TO-DO ITEM - Give back every line of text from all the items below, unchanged, and leave the pictures out of your answer.

Text data extracted from pages -
|---|

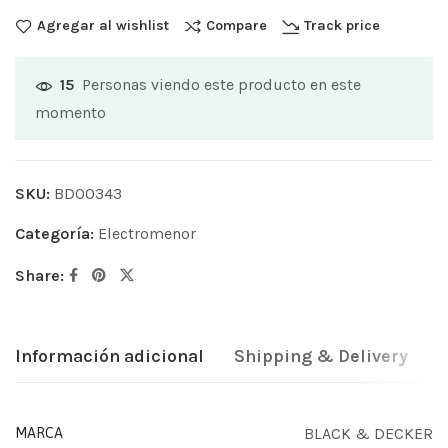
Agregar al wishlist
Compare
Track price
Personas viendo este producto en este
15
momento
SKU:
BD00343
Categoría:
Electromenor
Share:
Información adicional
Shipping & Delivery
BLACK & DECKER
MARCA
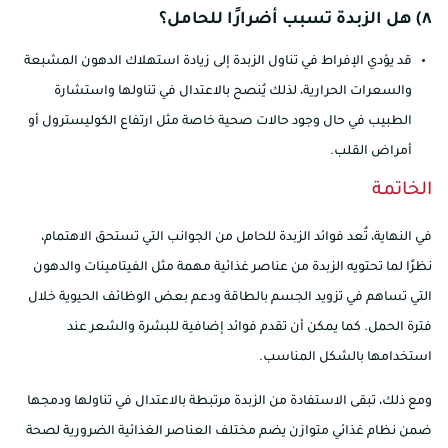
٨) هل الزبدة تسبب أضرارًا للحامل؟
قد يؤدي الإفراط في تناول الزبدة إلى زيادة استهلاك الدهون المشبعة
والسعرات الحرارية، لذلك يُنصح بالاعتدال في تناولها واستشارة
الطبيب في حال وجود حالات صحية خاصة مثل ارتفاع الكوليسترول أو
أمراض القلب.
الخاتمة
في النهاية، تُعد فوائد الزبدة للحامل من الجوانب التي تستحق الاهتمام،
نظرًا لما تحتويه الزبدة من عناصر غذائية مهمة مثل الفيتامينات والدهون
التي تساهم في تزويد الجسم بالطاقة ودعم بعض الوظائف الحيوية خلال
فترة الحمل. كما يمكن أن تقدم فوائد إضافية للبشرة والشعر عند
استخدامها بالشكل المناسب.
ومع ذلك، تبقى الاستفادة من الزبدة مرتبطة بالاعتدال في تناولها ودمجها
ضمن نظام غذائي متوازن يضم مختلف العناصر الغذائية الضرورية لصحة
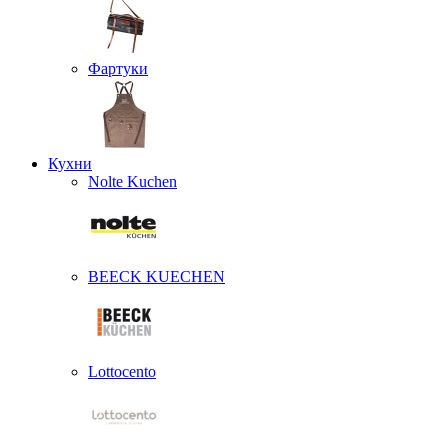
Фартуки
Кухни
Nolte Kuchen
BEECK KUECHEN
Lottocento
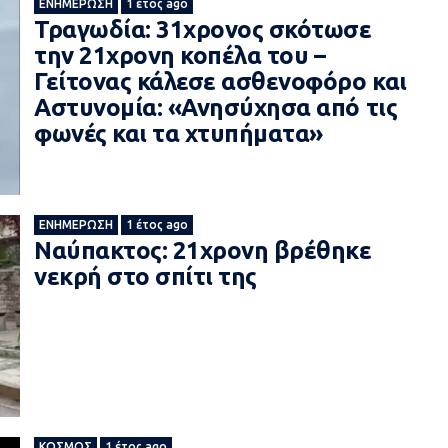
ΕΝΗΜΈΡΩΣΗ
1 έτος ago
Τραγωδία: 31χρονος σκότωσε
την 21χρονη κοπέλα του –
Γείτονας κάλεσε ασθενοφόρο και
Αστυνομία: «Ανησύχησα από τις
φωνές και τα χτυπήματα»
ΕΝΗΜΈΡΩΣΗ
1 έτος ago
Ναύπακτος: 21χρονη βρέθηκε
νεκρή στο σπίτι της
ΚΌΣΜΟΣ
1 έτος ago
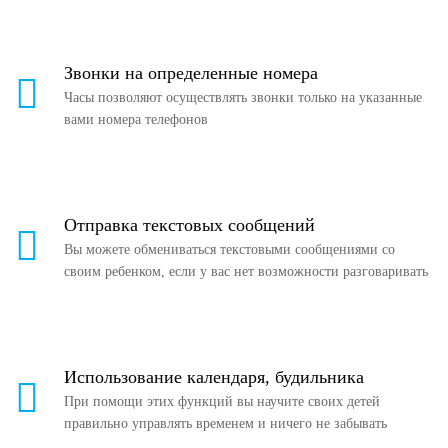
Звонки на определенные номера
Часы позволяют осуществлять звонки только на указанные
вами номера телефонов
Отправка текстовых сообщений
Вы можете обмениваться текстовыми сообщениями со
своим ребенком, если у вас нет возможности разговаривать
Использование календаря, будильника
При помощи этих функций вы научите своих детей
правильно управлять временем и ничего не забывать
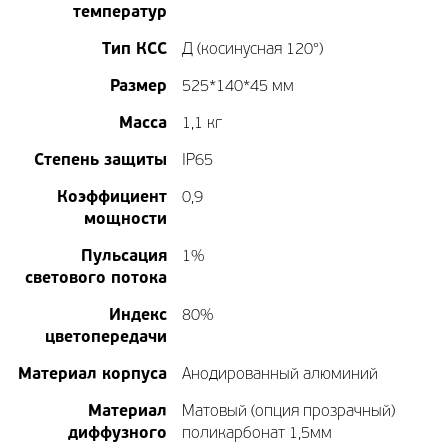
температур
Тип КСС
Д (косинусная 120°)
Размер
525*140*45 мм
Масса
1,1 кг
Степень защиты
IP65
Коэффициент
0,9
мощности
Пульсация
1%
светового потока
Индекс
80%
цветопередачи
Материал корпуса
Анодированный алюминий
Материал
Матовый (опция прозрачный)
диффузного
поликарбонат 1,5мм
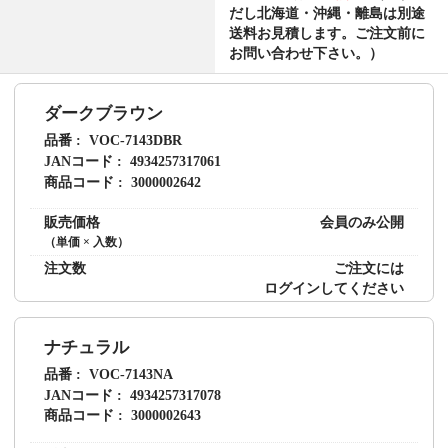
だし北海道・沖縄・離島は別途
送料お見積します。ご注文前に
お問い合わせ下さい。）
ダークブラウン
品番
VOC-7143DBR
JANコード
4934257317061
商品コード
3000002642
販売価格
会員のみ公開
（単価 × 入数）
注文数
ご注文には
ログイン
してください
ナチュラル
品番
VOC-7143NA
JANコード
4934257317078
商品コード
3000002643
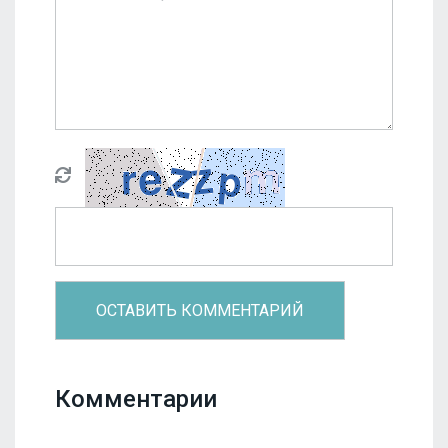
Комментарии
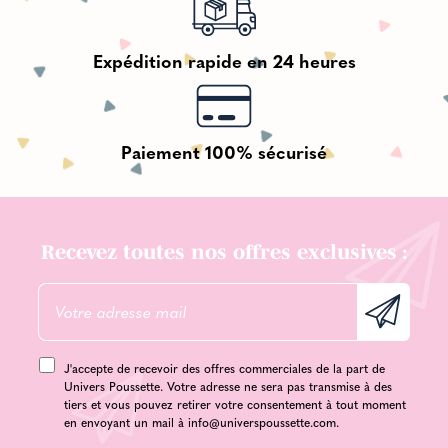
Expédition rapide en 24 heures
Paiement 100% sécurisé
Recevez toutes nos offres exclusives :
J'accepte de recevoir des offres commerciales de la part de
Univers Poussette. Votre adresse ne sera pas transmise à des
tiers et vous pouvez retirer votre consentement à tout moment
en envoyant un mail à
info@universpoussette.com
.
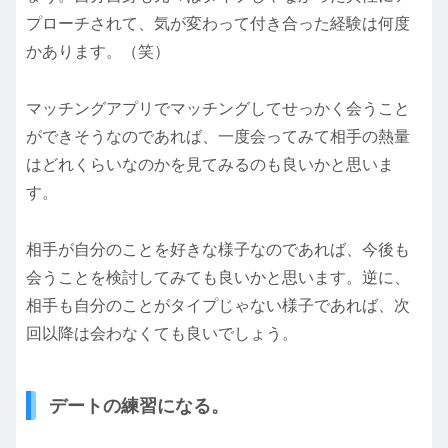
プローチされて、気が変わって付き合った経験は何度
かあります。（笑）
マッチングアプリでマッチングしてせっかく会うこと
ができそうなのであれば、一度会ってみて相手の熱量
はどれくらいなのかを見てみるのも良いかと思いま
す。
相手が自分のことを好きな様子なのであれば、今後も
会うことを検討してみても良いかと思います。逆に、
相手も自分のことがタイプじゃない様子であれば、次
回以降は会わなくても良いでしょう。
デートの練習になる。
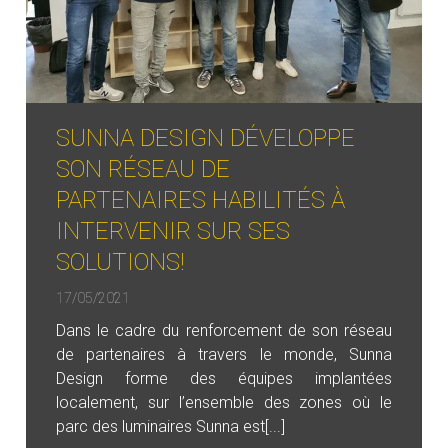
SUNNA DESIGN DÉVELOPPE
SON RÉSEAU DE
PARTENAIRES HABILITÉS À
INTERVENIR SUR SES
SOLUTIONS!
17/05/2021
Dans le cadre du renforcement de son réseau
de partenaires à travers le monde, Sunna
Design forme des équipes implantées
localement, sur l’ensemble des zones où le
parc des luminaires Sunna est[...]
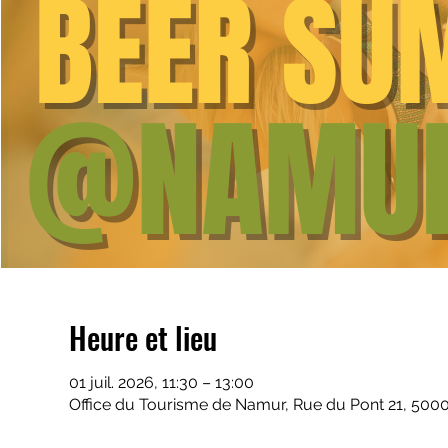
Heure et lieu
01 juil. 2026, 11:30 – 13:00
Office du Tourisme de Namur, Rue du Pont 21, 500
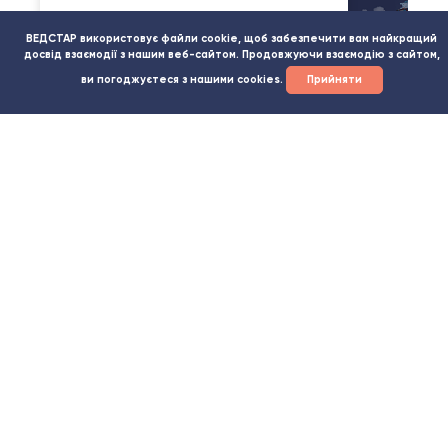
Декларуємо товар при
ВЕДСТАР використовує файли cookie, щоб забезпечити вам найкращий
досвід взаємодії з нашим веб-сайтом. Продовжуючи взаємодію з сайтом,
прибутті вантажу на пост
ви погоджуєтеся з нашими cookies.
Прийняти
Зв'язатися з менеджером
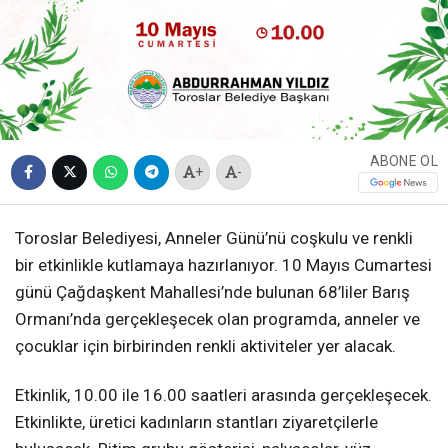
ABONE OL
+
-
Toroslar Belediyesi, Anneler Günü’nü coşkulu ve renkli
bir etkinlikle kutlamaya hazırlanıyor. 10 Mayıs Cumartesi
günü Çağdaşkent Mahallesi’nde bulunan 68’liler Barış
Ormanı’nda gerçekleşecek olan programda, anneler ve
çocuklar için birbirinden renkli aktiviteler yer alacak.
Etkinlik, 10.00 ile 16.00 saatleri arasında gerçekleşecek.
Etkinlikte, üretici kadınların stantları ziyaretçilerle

|---|

OUTPUT FOR THIS TASK -
Agregar al wishlist
Compare
Track price
Personas viendo este producto en este
15
momento
SKU:
BD00343
Categoría:
Electromenor
Share:
Información adicional
Shipping & Delivery
BLACK & DECKER
MARCA
٨) هل الزبدة تسبب أضرارًا للحامل؟
قد يؤدي الإفراط في تناول الزبدة إلى زيادة استهلاك الدهون المشبعة
والسعرات الحرارية، لذلك يُنصح بالاعتدال في تناولها واستشارة
الطبيب في حال وجود حالات صحية خاصة مثل ارتفاع الكوليسترول أو
أمراض القلب.
الخاتمة
في النهاية، تُعد فوائد الزبدة للحامل من الجوانب التي تستحق الاهتمام،
نظرًا لما تحتويه الزبدة من عناصر غذائية مهمة مثل الفيتامينات والدهون
التي تساهم في تزويد الجسم بالطاقة ودعم بعض الوظائف الحيوية خلال
فترة الحمل. كما يمكن أن تقدم فوائد إضافية للبشرة والشعر عند
استخدامها بالشكل المناسب.
ومع ذلك، تبقى الاستفادة من الزبدة مرتبطة بالاعتدال في تناولها ودمجها
ضمن نظام غذائي متوازن يضم مختلف العناصر الغذائية الضرورية لصحة
Фартуки
Кухни
Nolte Kuchen
BEECK KUECHEN
Lottocento
ΕΝΗΜΈΡΩΣΗ
1 έτος ago
Τραγωδία: 31χρονος σκότωσε
την 21χρονη κοπέλα του –
Γείτονας κάλεσε ασθενοφόρο και
Αστυνομία: «Ανησύχησα από τις
φωνές και τα χτυπήματα»
ΕΝΗΜΈΡΩΣΗ
1 έτος ago
Ναύπακτος: 21χρονη βρέθηκε
νεκρή στο σπίτι της
ΚΌΣΜΟΣ
1 έτος ago
Звонки на определенные номера
Часы позволяют осуществлять звонки только на указанные
вами номера телефонов
Отправка текстовых сообщений
Вы можете обмениваться текстовыми сообщениями со
своим ребенком, если у вас нет возможности разговаривать
Использование календаря, будильника
При помощи этих функций вы научите своих детей
правильно управлять временем и ничего не забывать
температур
Тип КСС
Д (косинусная 120°)
Размер
525*140*45 мм
Масса
1,1 кг
Степень защиты
IP65
Коэффициент
0,9
мощности
Пульсация
1%
светового потока
Индекс
80%
цветопередачи
Материал корпуса
Анодированный алюминий
Материал
Матовый (опция прозрачный)
диффузного
поликарбонат 1,5мм
だし北海道・沖縄・離島は別途
送料お見積します。ご注文前に
お問い合わせ下さい。）
ダークブラウン
品番
VOC-7143DBR
JANコード
4934257317061
商品コード
3000002642
販売価格
会員のみ公開
（単価 × 入数）
注文数
ご注文には
ログイン
してください
ナチュラル
品番
VOC-7143NA
JANコード
4934257317078
商品コード
3000002643
Комментарии
Expédition rapide en 24 heures
Paiement 100% sécurisé
Recevez toutes nos offres exclusives :
J'accepte de recevoir des offres commerciales de la part de
Univers Poussette. Votre adresse ne sera pas transmise à des
tiers et vous pouvez retirer votre consentement à tout moment
en envoyant un mail à
info@universpoussette.com
.
プローチされて、気が変わって付き合った経験は何度
かあります。（笑）
マッチングアプリでマッチングしてせっかく会うこと
ができそうなのであれば、一度会ってみて相手の熱量
はどれくらいなのかを見てみるのも良いかと思いま
す。
相手が自分のことを好きな様子なのであれば、今後も
会うことを検討してみても良いかと思います。逆に、
相手も自分のことがタイプじゃない様子であれば、次
回以降は会わなくても良いでしょう。
デートの練習になる。
SUNNA DESIGN DÉVELOPPE
SON RÉSEAU DE
PARTENAIRES HABILITÉS À
INTERVENIR SUR SES
SOLUTIONS!
17/05/2021
Dans le cadre du renforcement de son réseau
de partenaires à travers le monde, Sunna
Design forme des équipes implantées
localement, sur l’ensemble des zones où le
parc des luminaires Sunna est[...]
Heure et lieu
01 juil. 2026, 11:30 – 13:00
Office du Tourisme de Namur, Rue du Pont 21, 500
Декларуємо товар при
ВЕДСТАР використовує файли cookie, щоб забезпечити вам найкращий
досвід взаємодії з нашим веб-сайтом. Продовжуючи взаємодію з сайтом,
прибутті вантажу на пост
ви погоджуєтеся з нашими cookies.
Прийняти
Зв'язатися з менеджером
ABONE OL
+
-
Toroslar Belediyesi, Anneler Günü’nü coşkulu ve renkli
bir etkinlikle kutlamaya hazırlanıyor. 10 Mayıs Cumartesi
günü Çağdaşkent Mahallesi’nde bulunan 68’liler Barış
Ormanı’nda gerçekleşecek olan programda, anneler ve
çocuklar için birbirinden renkli aktiviteler yer alacak.
Etkinlik, 10.00 ile 16.00 saatleri arasında gerçekleşecek.
Etkinlikte, üretici kadınların stantları ziyaretçilerle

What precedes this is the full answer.